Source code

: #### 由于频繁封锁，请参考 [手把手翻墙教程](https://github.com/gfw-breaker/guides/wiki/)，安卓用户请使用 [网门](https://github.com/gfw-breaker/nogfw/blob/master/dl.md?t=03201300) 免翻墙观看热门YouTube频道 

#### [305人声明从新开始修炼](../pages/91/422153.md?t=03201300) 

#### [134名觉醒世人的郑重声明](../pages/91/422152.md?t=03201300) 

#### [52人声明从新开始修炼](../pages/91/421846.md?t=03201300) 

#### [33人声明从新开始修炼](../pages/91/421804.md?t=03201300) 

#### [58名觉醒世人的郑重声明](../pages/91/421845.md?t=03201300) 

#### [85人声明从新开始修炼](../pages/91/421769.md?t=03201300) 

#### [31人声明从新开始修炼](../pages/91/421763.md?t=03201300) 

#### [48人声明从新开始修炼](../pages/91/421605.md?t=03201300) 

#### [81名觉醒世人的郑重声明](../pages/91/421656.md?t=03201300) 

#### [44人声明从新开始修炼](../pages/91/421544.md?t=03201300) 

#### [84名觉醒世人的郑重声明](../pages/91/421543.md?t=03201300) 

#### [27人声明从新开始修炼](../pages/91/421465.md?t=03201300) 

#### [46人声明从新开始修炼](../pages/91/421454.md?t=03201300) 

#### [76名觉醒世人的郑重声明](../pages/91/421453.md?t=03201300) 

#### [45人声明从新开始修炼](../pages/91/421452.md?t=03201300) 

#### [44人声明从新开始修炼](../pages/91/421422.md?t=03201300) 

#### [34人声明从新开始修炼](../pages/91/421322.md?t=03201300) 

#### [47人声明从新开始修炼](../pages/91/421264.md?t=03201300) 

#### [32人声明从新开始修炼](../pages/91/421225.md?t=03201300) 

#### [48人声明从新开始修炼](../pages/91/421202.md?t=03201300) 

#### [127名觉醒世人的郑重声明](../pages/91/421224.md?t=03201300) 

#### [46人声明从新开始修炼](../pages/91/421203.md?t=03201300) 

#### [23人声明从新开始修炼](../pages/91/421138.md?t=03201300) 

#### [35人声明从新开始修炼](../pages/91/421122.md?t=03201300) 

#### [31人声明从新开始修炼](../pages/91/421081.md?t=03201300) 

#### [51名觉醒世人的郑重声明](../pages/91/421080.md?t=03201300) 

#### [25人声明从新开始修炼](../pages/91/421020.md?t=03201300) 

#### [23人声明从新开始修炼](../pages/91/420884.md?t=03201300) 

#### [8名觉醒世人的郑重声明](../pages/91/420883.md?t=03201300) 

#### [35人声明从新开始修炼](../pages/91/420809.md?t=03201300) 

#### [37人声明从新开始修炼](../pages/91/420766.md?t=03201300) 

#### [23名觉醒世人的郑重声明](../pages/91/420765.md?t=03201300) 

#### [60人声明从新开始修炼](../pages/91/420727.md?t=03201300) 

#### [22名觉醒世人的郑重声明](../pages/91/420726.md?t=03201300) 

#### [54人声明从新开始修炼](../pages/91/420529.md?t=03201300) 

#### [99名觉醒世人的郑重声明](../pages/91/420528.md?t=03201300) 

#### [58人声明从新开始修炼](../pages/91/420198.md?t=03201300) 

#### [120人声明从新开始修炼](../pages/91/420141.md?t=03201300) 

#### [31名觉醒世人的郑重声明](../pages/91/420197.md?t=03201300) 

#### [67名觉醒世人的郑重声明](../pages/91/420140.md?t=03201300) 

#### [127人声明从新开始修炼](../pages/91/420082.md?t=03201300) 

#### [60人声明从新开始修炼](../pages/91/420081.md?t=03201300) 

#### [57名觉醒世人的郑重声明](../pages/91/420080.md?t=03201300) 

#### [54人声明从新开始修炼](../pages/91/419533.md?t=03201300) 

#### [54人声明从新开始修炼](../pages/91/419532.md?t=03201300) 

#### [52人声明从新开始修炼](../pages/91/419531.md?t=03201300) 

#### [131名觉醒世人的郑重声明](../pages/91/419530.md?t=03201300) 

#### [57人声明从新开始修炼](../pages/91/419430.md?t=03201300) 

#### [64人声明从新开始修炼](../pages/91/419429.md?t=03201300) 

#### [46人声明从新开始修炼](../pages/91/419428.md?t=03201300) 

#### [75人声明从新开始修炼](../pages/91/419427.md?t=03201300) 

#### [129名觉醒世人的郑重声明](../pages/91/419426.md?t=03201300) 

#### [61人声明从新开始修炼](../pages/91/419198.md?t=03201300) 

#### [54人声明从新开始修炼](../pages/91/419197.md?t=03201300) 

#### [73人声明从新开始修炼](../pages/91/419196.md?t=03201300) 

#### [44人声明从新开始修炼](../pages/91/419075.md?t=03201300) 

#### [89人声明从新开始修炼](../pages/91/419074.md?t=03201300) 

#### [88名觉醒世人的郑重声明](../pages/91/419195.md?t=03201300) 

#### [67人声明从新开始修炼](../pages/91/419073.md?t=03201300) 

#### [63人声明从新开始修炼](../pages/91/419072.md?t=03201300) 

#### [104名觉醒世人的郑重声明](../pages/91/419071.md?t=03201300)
- - - - -
_What is required_
Write out the whole listing again, keeping every character as it is.

_Result of the task_
Source code

: #### 由于频繁封锁，请参考 [手把手翻墙教程](https://github.com/gfw-breaker/guides/wiki/)，安卓用户请使用 [网门](https://github.com/gfw-breaker/nogfw/blob/master/dl.md?t=03201300) 免翻墙观看热门YouTube频道 

#### [305人声明从新开始修炼](../pages/91/422153.md?t=03201300) 

#### [134名觉醒世人的郑重声明](../pages/91/422152.md?t=03201300) 

#### [52人声明从新开始修炼](../pages/91/421846.md?t=03201300) 

#### [33人声明从新开始修炼](../pages/91/421804.md?t=03201300) 

#### [58名觉醒世人的郑重声明](../pages/91/421845.md?t=03201300) 

#### [85人声明从新开始修炼](../pages/91/421769.md?t=03201300) 

#### [31人声明从新开始修炼](../pages/91/421763.md?t=03201300) 

#### [48人声明从新开始修炼](../pages/91/421605.md?t=03201300) 

#### [81名觉醒世人的郑重声明](../pages/91/421656.md?t=03201300) 

#### [44人声明从新开始修炼](../pages/91/421544.md?t=03201300) 

#### [84名觉醒世人的郑重声明](../pages/91/421543.md?t=03201300) 

#### [27人声明从新开始修炼](../pages/91/421465.md?t=03201300) 

#### [46人声明从新开始修炼](../pages/91/421454.md?t=03201300) 

#### [76名觉醒世人的郑重声明](../pages/91/421453.md?t=03201300) 

#### [45人声明从新开始修炼](../pages/91/421452.md?t=03201300) 

#### [44人声明从新开始修炼](../pages/91/421422.md?t=03201300) 

#### [34人声明从新开始修炼](../pages/91/421322.md?t=03201300) 

#### [47人声明从新开始修炼](../pages/91/421264.md?t=03201300) 

#### [32人声明从新开始修炼](../pages/91/421225.md?t=03201300) 

#### [48人声明从新开始修炼](../pages/91/421202.md?t=03201300) 

#### [127名觉醒世人的郑重声明](../pages/91/421224.md?t=03201300) 

#### [46人声明从新开始修炼](../pages/91/421203.md?t=03201300) 

#### [23人声明从新开始修炼](../pages/91/421138.md?t=03201300) 

#### [35人声明从新开始修炼](../pages/91/421122.md?t=03201300) 

#### [31人声明从新开始修炼](../pages/91/421081.md?t=03201300) 

#### [51名觉醒世人的郑重声明](../pages/91/421080.md?t=03201300) 

#### [25人声明从新开始修炼](../pages/91/421020.md?t=03201300) 

#### [23人声明从新开始修炼](../pages/91/420884.md?t=03201300) 

#### [8名觉醒世人的郑重声明](../pages/91/420883.md?t=03201300) 

#### [35人声明从新开始修炼](../pages/91/420809.md?t=03201300) 

#### [37人声明从新开始修炼](../pages/91/420766.md?t=03201300) 

#### [23名觉醒世人的郑重声明](../pages/91/420765.md?t=03201300) 

#### [60人声明从新开始修炼](../pages/91/420727.md?t=03201300) 

#### [22名觉醒世人的郑重声明](../pages/91/420726.md?t=03201300) 

#### [54人声明从新开始修炼](../pages/91/420529.md?t=03201300) 

#### [99名觉醒世人的郑重声明](../pages/91/420528.md?t=03201300) 

#### [58人声明从新开始修炼](../pages/91/420198.md?t=03201300) 

#### [120人声明从新开始修炼](../pages/91/420141.md?t=03201300) 

#### [31名觉醒世人的郑重声明](../pages/91/420197.md?t=03201300) 

#### [67名觉醒世人的郑重声明](../pages/91/420140.md?t=03201300) 

#### [127人声明从新开始修炼](../pages/91/420082.md?t=03201300) 

#### [60人声明从新开始修炼](../pages/91/420081.md?t=03201300) 

#### [57名觉醒世人的郑重声明](../pages/91/420080.md?t=03201300) 

#### [54人声明从新开始修炼](../pages/91/419533.md?t=03201300) 

#### [54人声明从新开始修炼](../pages/91/419532.md?t=03201300) 

#### [52人声明从新开始修炼](../pages/91/419531.md?t=03201300) 

#### [131名觉醒世人的郑重声明](../pages/91/419530.md?t=03201300) 

#### [57人声明从新开始修炼](../pages/91/419430.md?t=03201300) 

#### [64人声明从新开始修炼](../pages/91/419429.md?t=03201300) 

#### [46人声明从新开始修炼](../pages/91/419428.md?t=03201300) 

#### [75人声明从新开始修炼](../pages/91/419427.md?t=03201300) 

#### [129名觉醒世人的郑重声明](../pages/91/419426.md?t=03201300) 

#### [61人声明从新开始修炼](../pages/91/419198.md?t=03201300) 

#### [54人声明从新开始修炼](../pages/91/419197.md?t=03201300) 

#### [73人声明从新开始修炼](../pages/91/419196.md?t=03201300) 

#### [44人声明从新开始修炼](../pages/91/419075.md?t=03201300) 

#### [89人声明从新开始修炼](../pages/91/419074.md?t=03201300) 

#### [88名觉醒世人的郑重声明](../pages/91/419195.md?t=03201300) 

#### [67人声明从新开始修炼](../pages/91/419073.md?t=03201300) 

#### [63人声明从新开始修炼](../pages/91/419072.md?t=03201300) 

#### [104名觉醒世人的郑重声明](../pages/91/419071.md?t=03201300)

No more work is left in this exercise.